● **YOUR OBJECTIVE**
Answer from the text on tabulating variables at different levels:
(a) How many of the 12 people who took overseas trips were males?
(b) What is the only level that is an ancestor of both the person and vehicle levels?
(c) When housetype and region are crosstabulated at the person level, how many people in the sample does the top left cell show?

*** GIVEN TEXT ***

The base for the table (24) is the same as the base in Table 4: Trip-level variables tabulated at the trip level (which tabulates two trip-level variables at the trip level).

The following table crosstabulates the same person-level variable (gender) with the same trip-level variable (purpose). However, this time the table is populated at the person level. This means that instead of showing the number of overseas trips, each cell now shows the number of people of each gender who took trips that involved a particular purpose. If we look at the Base column, we can see that of the 12 people who took overseas trips, 6 were males and 6 were females.

The top left cell shows that the base for the table is 12, which corresponds with the base in Table 5: Trip-level variables tabulated at the person level, which tabulates two trip-level variables at the person level. The base counts every person who took one or more overseas trips. People who did not take an overseas trip are not counted in the base because the base calculation considers empty levels to be Null.

The following table crosstabulates a variable from the vehicle level (vehicletype) with a person-level variable (gender). If you scroll back to the diagram that shows the levels structure, you will see that the person and vehicle levels are parallel to each other (on different branches of the tree). This means that the data at the two levels is not directly related to each other. It would therefore make no sense to populate the table at either the person or vehicle level and therefore this is not allowed. However, you can populate the table at a higher level that is an ancestor of both of them. In this example, the only level that is an ancestor of both the person and vehicle levels is the top (HDATA) level. Each cell therefore shows the number of households that have the various types of vehicles and that contain people of the given gender.

You can also tabulate higher level variables at a lower level, provided that the variables are on the same branch of the structure and are not on parallel branches. The following table crosstabulates two top-level variables (housetype and region) as for table 1, but this time is populated at the person level. The counts in the cells refer to people rather than households. The cell in the top left corner of the table shows that there are 25 people in the sample.

*** EXTRACTED MATERIAL ***

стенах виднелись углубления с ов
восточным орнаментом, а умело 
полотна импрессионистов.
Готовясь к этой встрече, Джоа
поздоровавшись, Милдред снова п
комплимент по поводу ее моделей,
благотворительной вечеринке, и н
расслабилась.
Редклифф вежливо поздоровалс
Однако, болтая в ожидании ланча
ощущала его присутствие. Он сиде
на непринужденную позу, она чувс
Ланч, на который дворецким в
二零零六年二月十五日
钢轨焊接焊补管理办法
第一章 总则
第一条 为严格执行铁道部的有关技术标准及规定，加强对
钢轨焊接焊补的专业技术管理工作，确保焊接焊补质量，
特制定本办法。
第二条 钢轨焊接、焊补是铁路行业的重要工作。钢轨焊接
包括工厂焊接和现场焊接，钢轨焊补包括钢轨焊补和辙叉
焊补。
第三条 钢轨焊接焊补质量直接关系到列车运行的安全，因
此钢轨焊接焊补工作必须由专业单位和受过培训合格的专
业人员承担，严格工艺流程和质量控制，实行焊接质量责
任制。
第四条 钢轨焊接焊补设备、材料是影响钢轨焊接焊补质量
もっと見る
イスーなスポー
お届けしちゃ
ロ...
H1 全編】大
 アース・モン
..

***

● **TASK ANSWER**
(a) 6
(b) The top (HDATA) level
(c) 25